First, a quick coronavirus primer. There are hundreds of coronaviruses circulating in animals such as bats, cats, pigs, and camels. Seven coronaviruses are known to date to infect humans. The coronaviruses that commonly infect people, causing a mild infection that likely resembles the common cold, are 229E, NL63, OC43, and HKU1. The other, more notorious, group consists of MERS-CoV, SARS-CoV, and SARS-CoV-2.
“Some coronaviruses are known to reinfect humans but it is not clear to what extent this is due to our immune memory fading or antigenic drift,” said first author Kathryn Kistler, a PhD student at the Vaccine and Infectious Disease Division, Fred Hutchinson Cancer Research Center in Seattle. “We wanted to investigate whether there is any evidence of coronaviruses related to SARS-CoV-2 evolving to evade our immune responses.”
The research team looked at the four seasonal human coronaviruses (HCoVs). Since HCoVs have been circulating in the human population for 20–60 years, regularly infecting and reinfecting humans, it is likely that their antigens have faced pressure to evolve against the immune system.
The authors noted that it is not known to what extent reinfection by these viruses is due to waning immune memory or antigenic drift of the viruses.
The team used a variety of computational methods to compare the genetic sequences of many different viruses, enabling them to see how they have evolved over the years. They were especially interested in any changes that might have occurred in viral proteins that could contain antigens, such as spike proteins which are on the surface of coronaviruses and are therefore exposed to the immune system.
The researchers found a high rate of evolution in the spike proteins of two of the four viruses, OC43 and 229E. Nearly all of the beneficial mutations appeared in a specific region of the spike proteins called S1, which helps the virus infect human cells. This suggests that reinfection by these two viruses can occur as a result of antigenic drift as they evolve to escape recognition by the immune system.

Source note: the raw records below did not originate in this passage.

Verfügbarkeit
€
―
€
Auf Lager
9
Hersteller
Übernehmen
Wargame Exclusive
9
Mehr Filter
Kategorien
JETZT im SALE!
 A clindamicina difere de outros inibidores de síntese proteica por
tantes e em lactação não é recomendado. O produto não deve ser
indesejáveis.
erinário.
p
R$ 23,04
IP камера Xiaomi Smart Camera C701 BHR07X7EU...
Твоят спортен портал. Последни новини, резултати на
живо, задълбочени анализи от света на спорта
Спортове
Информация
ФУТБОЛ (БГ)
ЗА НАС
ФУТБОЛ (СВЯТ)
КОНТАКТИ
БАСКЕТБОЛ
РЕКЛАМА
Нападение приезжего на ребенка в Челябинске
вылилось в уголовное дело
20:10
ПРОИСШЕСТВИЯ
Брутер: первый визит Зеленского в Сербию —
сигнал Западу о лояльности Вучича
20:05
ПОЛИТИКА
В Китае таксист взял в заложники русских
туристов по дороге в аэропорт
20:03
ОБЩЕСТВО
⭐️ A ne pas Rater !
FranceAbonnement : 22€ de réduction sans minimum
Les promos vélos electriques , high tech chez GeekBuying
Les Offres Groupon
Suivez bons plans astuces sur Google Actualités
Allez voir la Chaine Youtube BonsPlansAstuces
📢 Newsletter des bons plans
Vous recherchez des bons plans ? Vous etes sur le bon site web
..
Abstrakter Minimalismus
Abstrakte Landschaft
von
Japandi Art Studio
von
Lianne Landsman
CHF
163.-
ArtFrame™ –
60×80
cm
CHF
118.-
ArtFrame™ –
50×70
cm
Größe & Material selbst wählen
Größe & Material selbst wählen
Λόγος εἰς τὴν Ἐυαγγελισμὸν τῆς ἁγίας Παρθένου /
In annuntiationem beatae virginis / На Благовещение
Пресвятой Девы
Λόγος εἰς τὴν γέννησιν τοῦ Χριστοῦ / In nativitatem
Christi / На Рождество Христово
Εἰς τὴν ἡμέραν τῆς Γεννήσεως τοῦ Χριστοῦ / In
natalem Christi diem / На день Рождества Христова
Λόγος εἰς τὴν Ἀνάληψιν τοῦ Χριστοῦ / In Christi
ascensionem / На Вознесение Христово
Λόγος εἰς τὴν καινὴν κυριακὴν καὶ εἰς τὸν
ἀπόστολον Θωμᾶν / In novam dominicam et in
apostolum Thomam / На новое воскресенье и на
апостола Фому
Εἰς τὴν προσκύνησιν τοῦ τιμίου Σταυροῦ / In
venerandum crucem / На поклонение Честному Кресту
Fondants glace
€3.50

The team also estimated that beneficial mutations in the spike proteins of OC43 and 229E appear roughly once every two to three years, about half to one-third of the rate seen in the flu virus strain, H3N2.
“Due to the high complexity and diversity of HCoVs, it is not entirely clear if this means that other coronaviruses, such as SARS-CoV-2, will evolve in the same way,” explained Trevor Bedford, principal investigator and associate member at the Vaccine and Infectious Disease Division, Fred Hutchinson Cancer Research Center. “The current vaccines against COVID-19, while highly effective, may need to be reformulated to match new strains, making it vital to continually monitor the evolution of the virus’ antigens.”